Rate Limits

Rate limits protect the shared SaaS infrastructure. Self-hosted FOSS deployments have a single operator-tunable cap.

Headers

Every rate-limited response includes:

X-RateLimit-Limit:      60
X-RateLimit-Remaining:  37
X-RateLimit-Reset:      2026-04-24T17:43:00Z
Retry-After:            12

On a 429, Retry-After is the wait time in seconds before you should send the next request to the same endpoint. Clients must honour it; hammering through 429s will shorten the cooldown further or trigger the abuse limiter.

Per-plan caps (SaaS)

These caps are per-org, not per-key. They apply across all keys the org has issued.

Endpoint family	Free	Pro	Enterprise
`GET /monitors`, `/alerts`, catalog reads	60/min	300/min	1200/min
`POST /events` (inbound events)	60/min	600/min	3000/min
`POST /heartbeat/{monitorID}`	1/s per monitor	1/s per monitor	1/s per monitor
`POST /cloudevents/ingest/{token}`	not available	300/min	1200/min
`GET /cloudevents/poll`	not available	30/min	60/min
`GET /cloudevents/stream`	not available	5 concurrent	10 concurrent
Reply-audit & admin reads	60/min	300/min	1200/min
Write endpoints (create/update/delete)	60/min	120/min	600/min

Knative Eventing endpoints are plan-gated: Free tier receives 402 plan_gate_blocked, not 429.

Per-plan caps (FOSS / self-hosted)

A single limit applies (default 60/min, configurable via YIPYAP_RATE_LIMIT_RPM). Operators tuning for load should raise this per the expected integration volume, not the number of users.

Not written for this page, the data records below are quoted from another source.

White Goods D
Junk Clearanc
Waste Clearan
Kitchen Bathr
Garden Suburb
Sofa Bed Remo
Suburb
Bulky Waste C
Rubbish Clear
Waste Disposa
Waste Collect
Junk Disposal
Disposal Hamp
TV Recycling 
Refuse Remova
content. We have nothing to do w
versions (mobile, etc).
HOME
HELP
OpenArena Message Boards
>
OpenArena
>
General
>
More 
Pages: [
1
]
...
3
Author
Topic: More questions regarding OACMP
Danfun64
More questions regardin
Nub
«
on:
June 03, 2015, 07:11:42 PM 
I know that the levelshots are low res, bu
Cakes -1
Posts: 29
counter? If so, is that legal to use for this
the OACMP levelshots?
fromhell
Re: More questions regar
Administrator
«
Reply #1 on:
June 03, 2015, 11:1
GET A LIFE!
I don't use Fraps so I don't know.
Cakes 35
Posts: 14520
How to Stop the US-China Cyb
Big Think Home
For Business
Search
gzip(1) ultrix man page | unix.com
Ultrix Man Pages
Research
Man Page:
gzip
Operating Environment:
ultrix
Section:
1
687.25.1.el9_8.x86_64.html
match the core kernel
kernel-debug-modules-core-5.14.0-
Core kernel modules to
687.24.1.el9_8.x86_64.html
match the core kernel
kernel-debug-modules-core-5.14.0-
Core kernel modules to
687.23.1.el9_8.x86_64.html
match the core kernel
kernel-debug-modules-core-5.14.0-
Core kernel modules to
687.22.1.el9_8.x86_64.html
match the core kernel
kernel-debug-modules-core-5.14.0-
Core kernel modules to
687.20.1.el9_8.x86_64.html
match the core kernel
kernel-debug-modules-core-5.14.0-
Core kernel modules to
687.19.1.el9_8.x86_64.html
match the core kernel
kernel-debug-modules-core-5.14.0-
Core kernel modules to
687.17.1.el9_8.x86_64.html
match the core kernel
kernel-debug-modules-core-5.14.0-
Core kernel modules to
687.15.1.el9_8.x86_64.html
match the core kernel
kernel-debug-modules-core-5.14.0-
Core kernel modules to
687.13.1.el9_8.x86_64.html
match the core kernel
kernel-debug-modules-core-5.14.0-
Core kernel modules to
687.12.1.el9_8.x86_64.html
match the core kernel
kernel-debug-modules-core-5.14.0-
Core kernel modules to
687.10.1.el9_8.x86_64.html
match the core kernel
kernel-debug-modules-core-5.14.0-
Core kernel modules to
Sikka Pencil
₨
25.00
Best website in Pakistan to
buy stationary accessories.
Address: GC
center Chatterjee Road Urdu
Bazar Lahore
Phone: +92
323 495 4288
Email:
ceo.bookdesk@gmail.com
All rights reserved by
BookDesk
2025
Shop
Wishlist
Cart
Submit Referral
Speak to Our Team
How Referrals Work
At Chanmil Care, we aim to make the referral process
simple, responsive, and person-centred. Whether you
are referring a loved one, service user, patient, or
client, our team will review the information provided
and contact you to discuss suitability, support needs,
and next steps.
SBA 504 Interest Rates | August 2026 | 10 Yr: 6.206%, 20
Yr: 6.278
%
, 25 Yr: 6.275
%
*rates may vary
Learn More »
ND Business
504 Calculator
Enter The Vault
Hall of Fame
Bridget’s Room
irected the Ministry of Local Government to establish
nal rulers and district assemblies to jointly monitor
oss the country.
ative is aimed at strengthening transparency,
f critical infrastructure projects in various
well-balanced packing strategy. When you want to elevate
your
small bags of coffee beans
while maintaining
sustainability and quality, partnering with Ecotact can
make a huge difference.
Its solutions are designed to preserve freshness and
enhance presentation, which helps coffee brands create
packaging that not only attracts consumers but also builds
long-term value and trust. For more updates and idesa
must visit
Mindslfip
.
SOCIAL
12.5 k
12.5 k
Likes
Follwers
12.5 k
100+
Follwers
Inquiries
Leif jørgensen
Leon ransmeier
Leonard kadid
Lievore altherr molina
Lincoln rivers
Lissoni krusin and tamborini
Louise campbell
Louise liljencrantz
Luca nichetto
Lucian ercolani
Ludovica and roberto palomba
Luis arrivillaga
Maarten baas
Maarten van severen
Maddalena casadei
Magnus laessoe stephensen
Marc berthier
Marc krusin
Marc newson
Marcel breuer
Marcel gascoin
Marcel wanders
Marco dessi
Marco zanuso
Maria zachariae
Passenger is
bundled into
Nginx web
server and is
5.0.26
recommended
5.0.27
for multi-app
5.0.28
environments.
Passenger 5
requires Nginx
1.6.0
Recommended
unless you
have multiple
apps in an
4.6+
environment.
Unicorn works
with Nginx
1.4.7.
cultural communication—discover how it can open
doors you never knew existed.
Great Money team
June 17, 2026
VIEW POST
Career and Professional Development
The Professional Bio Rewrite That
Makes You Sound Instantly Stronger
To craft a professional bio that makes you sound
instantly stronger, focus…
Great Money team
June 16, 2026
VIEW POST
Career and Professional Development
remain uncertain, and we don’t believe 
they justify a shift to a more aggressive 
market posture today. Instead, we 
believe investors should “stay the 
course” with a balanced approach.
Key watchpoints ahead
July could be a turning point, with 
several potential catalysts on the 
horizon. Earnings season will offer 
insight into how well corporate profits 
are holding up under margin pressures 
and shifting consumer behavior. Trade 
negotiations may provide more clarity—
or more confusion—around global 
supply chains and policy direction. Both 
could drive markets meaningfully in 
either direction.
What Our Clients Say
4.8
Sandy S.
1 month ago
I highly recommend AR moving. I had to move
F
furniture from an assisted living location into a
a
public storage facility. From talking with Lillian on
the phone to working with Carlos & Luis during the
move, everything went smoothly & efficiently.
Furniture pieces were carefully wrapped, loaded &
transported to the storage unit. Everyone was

Reply-dispatch caps (Knative Eventing)

Replies that flow back into yipyap (sinks acknowledging, escalating, routing, etc.) are capped separately by type:

Reply type	Pro	Enterprise	FOSS
`run.yipyap.reply.alert.claimed.v1`	60/min	120/min	120/min
`run.yipyap.reply.alert.acknowledged.v1`	30/min	60/min	60/min
`run.yipyap.reply.alert.suppressed.v1`	30/min	60/min	60/min
`run.yipyap.reply.alert.escalated.v1`	10/min	30/min	30/min
`run.yipyap.reply.alert.route.v1`	10/min	30/min	30/min
`run.yipyap.reply.monitor.deregister.v1`	5/min	15/min	15/min

See Knative Eventing → Bidirectional Alerts for the full catalog.

Backoff strategy

Respect Retry-After. Always.
Add jitter. After the Retry-After wait, sleep an additional random 0-500 ms before retrying.
Cap retries. Three attempts per request is plenty. A persistent 429 indicates an upstream bug, not bad luck.
Batch where possible. The CloudEvents batched-ingest endpoint accepts up to 256 events in one request; use it for bulk work instead of looping the single-event endpoint.

Concurrency

Long-lived endpoints (/cloudevents/stream) use a concurrency semaphore, not a rate counter. Opening more concurrent streams than your plan permits returns 429 rate_limited immediately; existing streams are unaffected.

When limits change

We announce cap changes in the console changelog. Caps only ever increase under a given tier; we do not tighten existing tiers. New capabilities may land on higher tiers exclusively.